住房问题便是其中之一。为何历届英国政府都不采纳经济学家的税制改革建议,对土地本身而非对土地上的建筑物征税?仅这一项变革就能重塑整个住房市场,引发建筑业的繁荣,进而更广泛地提振经济信心。
第二个重大议题则涉及与欧洲的贸易。哪怕英国不重新加入欧盟,尽可能与欧洲大陆保持密切关系也是不言而喻的明智之举。脱欧在贸易、投资、劳动力供给及其他方面已经产生了显而易见且持续的负面影响。而除了奈杰尔·法拉奇领导的右翼民粹主义英国改革党之外,如今已无人再把那种幼稚的抨击欧盟言论当真。
亟待解决的第三个问题是要求国家养老金每年“在通胀率、工资涨幅或2.5%三者中取最高值”进行上调的“三重锁定”机制。为何各大政党的政治家们都如此害怕改变这条荒谬的规则?
每当我提出这个问题时,得到的回答总是说改革既不公平又难以负担,更是政治自杀(因为退休人员是最可靠稳定的投票群体)。但我绝不相信一个拥有足够才干的政治家无法为改革提出充分理由。毕竟当年轻人因房价高企而无力购房,又被迫缴纳更多税款来保障老年选民(其中74%已全权拥有房产且无房贷负担)时,我们又怎能指望他们对自己的经济前景抱有乐观态度?
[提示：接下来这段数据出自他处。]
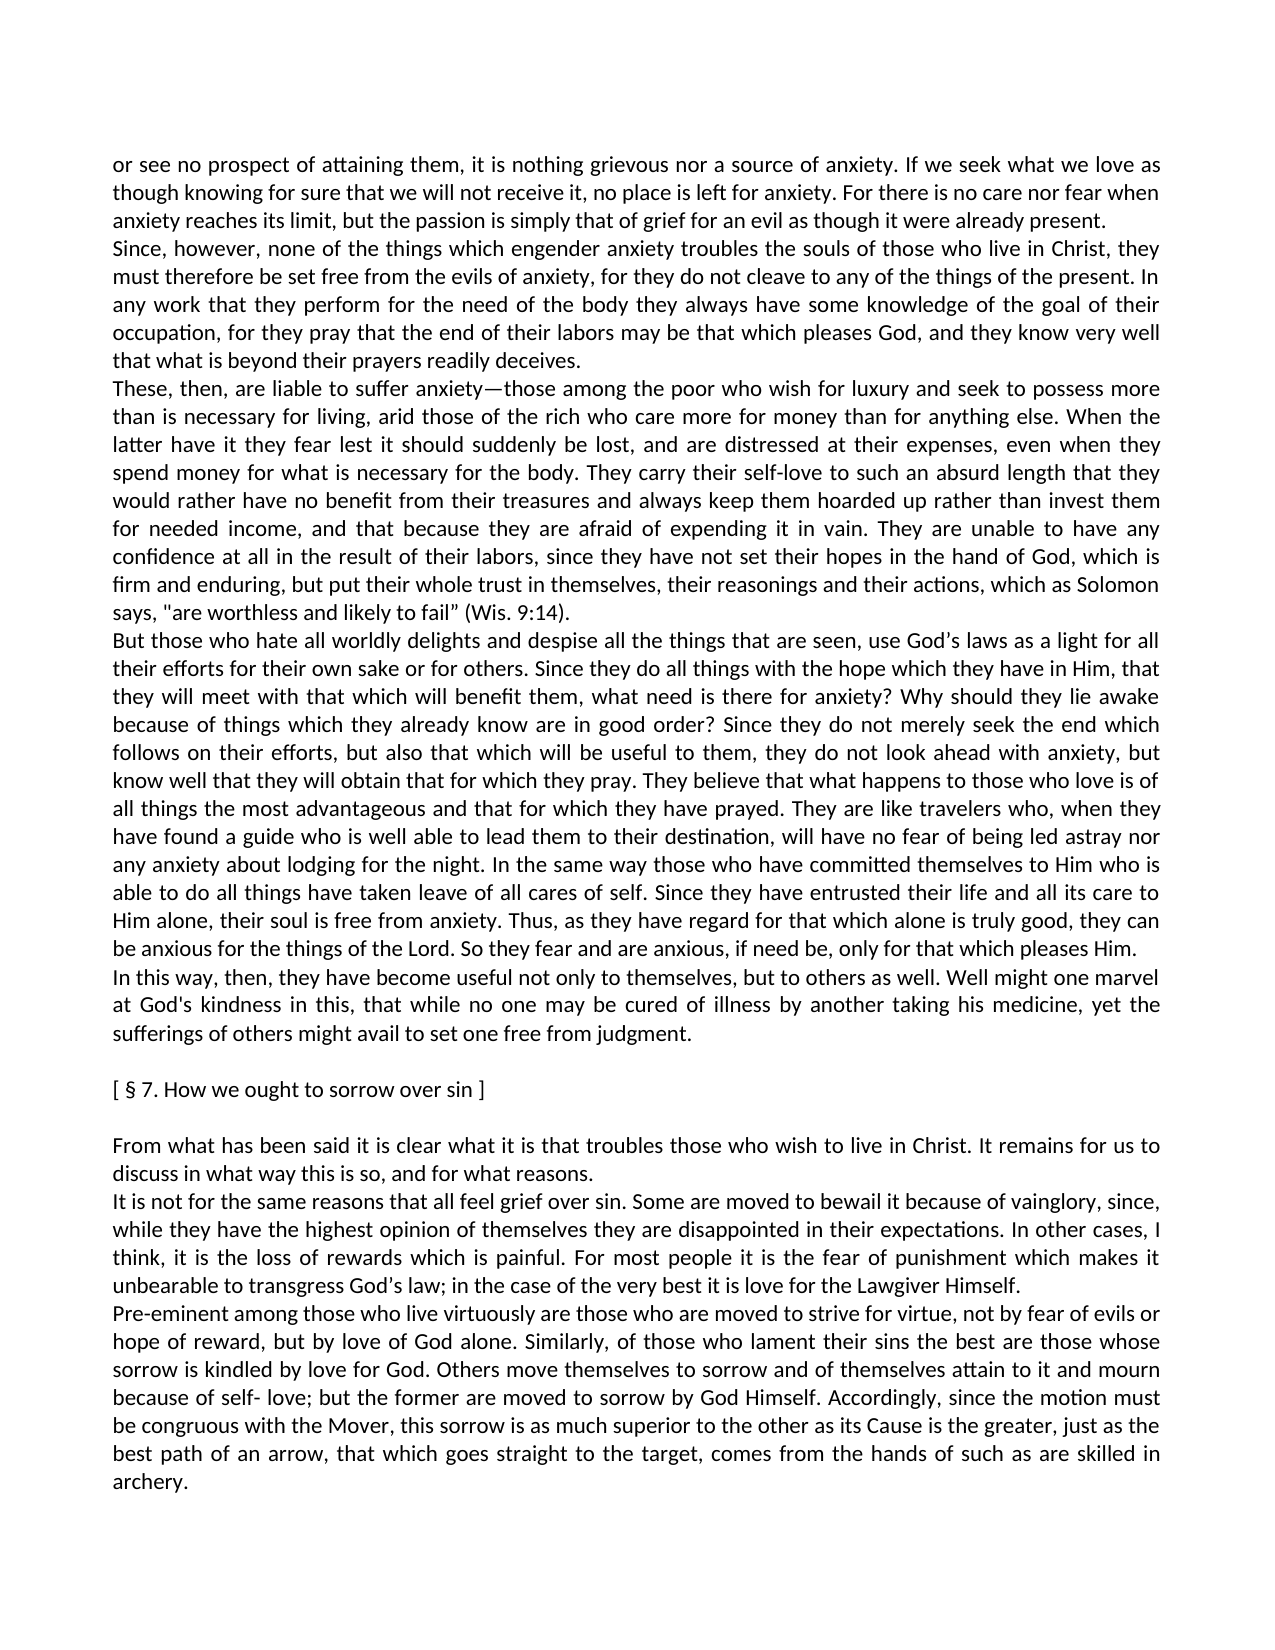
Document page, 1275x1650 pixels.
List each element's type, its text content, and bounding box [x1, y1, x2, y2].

text From what has been said it is clear what it is that troubles those who wish to live in Christ. It remains for us to discuss in what way this is so, and for what reasons. [112, 1131, 1162, 1187]
text But those who hate all worldly delights and despise all the things that are seen, use God’s laws as a light for all their efforts for their own sake or for others. Since they do all things with the hope which they have in Him, that they will meet with that which will benefit them, what need is there for anxiety? Why should they lie awake because of things which they already know are in good order? Since they do not merely seek the end which follows on their efforts, but also that which will be useful to them, they do not look ahead with anxiety, but know well that they will obtain that for which they pray. They believe that what happens to those who love is of all things the most advantageous and that for which they have prayed. They are like travelers who, when they have found a guide who is well able to lead them to their destination, will have no fear of being led astray nor any anxiety about lodging for the night. In the same way those who have committed themselves to Him who is able to do all things have taken leave of all cares of self. Since they have entrusted their life and all its care to Him alone, their soul is free from anxiety. Thus, as they have regard for that which alone is truly good, they can be anxious for the things of the Lord. So they fear and are anxious, if need be, only for that which pleases Him. [112, 626, 1162, 963]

最后,如果工党这个工薪阶级的传统捍卫者最终能成为那个着手解决社会保险(第四大事务)以及国民医疗服务体系(第五大事务)支出不断攀升问题的政党,这难道不是一件了不起的事吗?正如我此前指出的,福利金极易被钻空子,如今已有数百万人同时在申请和领取多项福利,而其年收入甚至超过了从事最低工资工作所能获得的收入。此外国民医疗服务体系支出相对GDP的占比一直不断攀升,却未能带来相应成效。
任何能拿出应对这些议题所需的雄心壮志的政治家都将引发英国长期国债价格的大幅上涨,随之而来的则是长期借贷成本的降低、英国股市估值上调,以及急需的商业和消费者信心提振。机遇就在眼前,英国需要一位愿意抓住这一机遇的领导者。